Microsoft has responded to criticism of its facial recognition technology identifying white men with greater accuracy than women and people of colour - but its Azure Cognitive Services team still faces a problem after partnering with the US Immigration and Customs Enforcement agency

Mirosoft facial recognition

Mirosoft facial recognition software is used in apps such as Uber and PicCollage (Credit: Microsoft)

Microsoft has tweaked its facial recognition software after it was criticised for failing to identify women and people of colour.

The computing giant says it has added more images focused on colour, gender and age to improve the data set it uses to train software featured in apps like Uber and PicCollage.

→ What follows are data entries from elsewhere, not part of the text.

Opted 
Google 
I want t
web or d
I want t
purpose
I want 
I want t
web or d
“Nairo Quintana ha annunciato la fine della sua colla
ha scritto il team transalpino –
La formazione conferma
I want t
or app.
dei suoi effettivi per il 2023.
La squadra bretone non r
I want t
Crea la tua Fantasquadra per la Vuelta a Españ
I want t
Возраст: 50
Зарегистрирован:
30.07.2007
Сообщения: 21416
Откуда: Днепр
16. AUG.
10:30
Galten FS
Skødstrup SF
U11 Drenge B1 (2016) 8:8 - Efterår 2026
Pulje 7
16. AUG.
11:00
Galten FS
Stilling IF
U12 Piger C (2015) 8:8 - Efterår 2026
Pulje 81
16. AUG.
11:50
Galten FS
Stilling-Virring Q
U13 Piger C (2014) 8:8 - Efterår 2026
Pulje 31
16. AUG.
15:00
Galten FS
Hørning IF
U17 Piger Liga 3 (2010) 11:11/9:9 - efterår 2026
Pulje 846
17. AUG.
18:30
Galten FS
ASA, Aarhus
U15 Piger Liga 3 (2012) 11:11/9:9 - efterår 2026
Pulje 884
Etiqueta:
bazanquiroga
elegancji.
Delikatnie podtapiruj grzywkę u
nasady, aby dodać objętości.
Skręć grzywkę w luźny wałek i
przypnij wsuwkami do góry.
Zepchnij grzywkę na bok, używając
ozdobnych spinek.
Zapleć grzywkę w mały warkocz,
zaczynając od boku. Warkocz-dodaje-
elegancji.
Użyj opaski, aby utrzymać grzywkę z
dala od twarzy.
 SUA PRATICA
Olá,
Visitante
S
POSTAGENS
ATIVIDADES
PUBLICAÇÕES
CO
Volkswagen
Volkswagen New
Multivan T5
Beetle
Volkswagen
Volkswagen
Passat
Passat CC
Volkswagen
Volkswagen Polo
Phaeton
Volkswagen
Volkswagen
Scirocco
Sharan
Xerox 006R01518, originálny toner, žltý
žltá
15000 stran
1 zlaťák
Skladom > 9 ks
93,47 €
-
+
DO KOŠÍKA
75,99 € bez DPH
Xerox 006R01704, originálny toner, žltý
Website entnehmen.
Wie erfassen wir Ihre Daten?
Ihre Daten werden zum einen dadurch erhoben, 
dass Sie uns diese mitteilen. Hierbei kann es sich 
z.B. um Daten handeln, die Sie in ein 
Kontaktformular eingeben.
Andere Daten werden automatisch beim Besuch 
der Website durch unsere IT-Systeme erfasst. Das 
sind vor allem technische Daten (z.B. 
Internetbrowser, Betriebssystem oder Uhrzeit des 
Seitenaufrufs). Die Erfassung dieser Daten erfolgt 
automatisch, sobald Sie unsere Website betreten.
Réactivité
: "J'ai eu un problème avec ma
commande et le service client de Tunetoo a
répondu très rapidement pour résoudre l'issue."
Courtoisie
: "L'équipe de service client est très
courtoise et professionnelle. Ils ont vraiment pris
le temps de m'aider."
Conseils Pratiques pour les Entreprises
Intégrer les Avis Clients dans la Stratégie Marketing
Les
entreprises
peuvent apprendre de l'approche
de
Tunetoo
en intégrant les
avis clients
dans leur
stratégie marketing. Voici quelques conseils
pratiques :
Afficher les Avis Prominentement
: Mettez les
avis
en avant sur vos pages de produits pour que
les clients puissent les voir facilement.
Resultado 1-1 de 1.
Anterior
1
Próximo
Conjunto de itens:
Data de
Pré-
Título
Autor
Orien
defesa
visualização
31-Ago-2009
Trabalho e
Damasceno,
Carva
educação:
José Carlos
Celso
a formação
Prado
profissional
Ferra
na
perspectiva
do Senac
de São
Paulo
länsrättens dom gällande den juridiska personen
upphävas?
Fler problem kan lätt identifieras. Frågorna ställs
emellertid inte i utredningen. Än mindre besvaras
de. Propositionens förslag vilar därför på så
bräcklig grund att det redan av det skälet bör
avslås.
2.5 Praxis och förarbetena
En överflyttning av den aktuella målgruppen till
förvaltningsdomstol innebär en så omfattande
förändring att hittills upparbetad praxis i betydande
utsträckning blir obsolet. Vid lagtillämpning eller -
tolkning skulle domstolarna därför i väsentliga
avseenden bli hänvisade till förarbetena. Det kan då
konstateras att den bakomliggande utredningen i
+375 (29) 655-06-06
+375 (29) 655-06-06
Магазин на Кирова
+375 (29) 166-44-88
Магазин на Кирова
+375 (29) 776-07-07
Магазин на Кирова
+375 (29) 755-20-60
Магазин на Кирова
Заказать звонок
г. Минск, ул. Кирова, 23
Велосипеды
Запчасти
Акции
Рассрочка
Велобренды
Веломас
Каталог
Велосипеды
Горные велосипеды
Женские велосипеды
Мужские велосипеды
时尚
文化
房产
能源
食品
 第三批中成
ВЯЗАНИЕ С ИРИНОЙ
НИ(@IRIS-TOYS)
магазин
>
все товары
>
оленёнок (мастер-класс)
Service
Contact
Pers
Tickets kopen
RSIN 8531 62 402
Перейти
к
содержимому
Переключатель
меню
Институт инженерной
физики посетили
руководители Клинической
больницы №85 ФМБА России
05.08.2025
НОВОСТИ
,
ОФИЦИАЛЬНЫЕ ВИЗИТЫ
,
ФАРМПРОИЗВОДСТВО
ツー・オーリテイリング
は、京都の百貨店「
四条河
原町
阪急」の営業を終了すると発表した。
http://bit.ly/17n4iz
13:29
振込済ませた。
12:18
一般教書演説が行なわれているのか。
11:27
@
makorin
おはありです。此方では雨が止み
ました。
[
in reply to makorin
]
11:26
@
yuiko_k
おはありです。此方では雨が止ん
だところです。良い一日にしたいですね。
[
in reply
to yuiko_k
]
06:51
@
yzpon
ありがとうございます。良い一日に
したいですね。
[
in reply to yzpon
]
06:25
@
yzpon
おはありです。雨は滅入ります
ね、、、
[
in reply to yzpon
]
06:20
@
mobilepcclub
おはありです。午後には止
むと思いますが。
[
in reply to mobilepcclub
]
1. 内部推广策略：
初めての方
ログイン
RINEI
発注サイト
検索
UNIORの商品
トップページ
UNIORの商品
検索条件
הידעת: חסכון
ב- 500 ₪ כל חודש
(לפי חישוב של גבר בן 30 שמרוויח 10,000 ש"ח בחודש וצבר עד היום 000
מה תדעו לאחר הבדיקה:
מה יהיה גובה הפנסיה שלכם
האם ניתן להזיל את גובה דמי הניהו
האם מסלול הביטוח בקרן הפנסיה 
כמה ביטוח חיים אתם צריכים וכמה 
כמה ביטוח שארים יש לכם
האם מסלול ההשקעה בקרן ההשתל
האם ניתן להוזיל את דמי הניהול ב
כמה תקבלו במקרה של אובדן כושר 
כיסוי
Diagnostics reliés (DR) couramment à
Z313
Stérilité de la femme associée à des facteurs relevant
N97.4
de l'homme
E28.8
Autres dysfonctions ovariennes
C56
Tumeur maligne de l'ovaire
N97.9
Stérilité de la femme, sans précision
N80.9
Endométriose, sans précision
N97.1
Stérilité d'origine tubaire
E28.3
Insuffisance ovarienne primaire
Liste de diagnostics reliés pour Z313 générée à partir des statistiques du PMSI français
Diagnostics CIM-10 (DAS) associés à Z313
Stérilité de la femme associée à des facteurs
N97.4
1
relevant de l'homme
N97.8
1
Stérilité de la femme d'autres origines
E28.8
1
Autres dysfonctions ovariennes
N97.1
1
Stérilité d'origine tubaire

A report co-authored by Massachusetts Institute of Technology (MIT) and Microsoft published earlier this year found that the Face API software developed by the Microsoft Azure Cognitive Services team had a 20% to 34.7% error rate when identifying women of colour.

By contrast, the software made zero errors when identifying lighter-skinned male faces.

In a blog post, Microsoft senior researcher Hanna Wallach, a specialist in AI transparency and fairness, appeared to blame society for the fault.

Microsoft

She said: “If we are training machine learning systems to mimic decisions made in a biased society, using data generated by that society, then those systems will necessarily reproduce its biases.

“This is an opportunity to really think about what values we are reflecting in our systems and whether they are the values we want to be reflecting in our systems.”

Microsoft claims it has discussed how to detect bias and diversifying training data with bias experts to improve the precision of its facial recognition technology.

Senior researcher Ece Kamar added: “Collecting more data that captures the diversity of our world and being careful about how to measure performance are important steps toward mitigating these issues.”

 

Who uses the Microsoft facial recognition software?

Uber
Uber uses the Face API recognition software to identify drivers using its service. (Credit: Flickr/Mark Warner)

Several major technology companies use Microsoft’s Azure Cognitive Services facial recognition technology, known as Face API.

Ride-hailing app Uber has adopted the software to identify drivers using its service.

Product manager Dima Kovalev said: “Thousands of partners sign into our platform every hour.

“The response time from the Face API is incredible, enabling us to verify our drivers without slowing them down.”

Smart glasses manufacturer Pivothead said it uses Face API to “translate text and images into speech, identify emotions and describe scenery”.  

Cardinal Blue Software – developer of the PicCollage app – also uses the identification software.

 

Facial recognition tech used by America’s immigration agency

Microsoft employees are none too pleased about the company having contracts with the US immigration agency.

Azure also has business with the US Immigration and Customs Enforcement (ICE) agency – which faced heavy criticism when it was revealed that children were being separated from their parents at migrant detention centres.

In an Azure Government blog post from January, Microsoft said: “This ATO [Authority to Operate] is a critical next step in enabling ICE to deliver such services as cloud-based identity and access, serving both employees and citizens from applications hosted in the cloud.

“This can help employees make more informed decisions faster, with Azure Government enabling them to process data on edge devices or utilise deep learning capabilities to accelerate facial recognition and identification.”

Employees at Microsoft vented about the company’s relationship with the immigration agency in an open letter published by the New York Times.

A section of the open letter said: “We request that Microsoft cancel its contracts with ICE, and with other clients who directly enable ICE.

“As the people who build the technologies that Microsoft profits from, we refuse to be complicit.”

An Authority to Operate permits the use of a private sector product by a public sector organisation.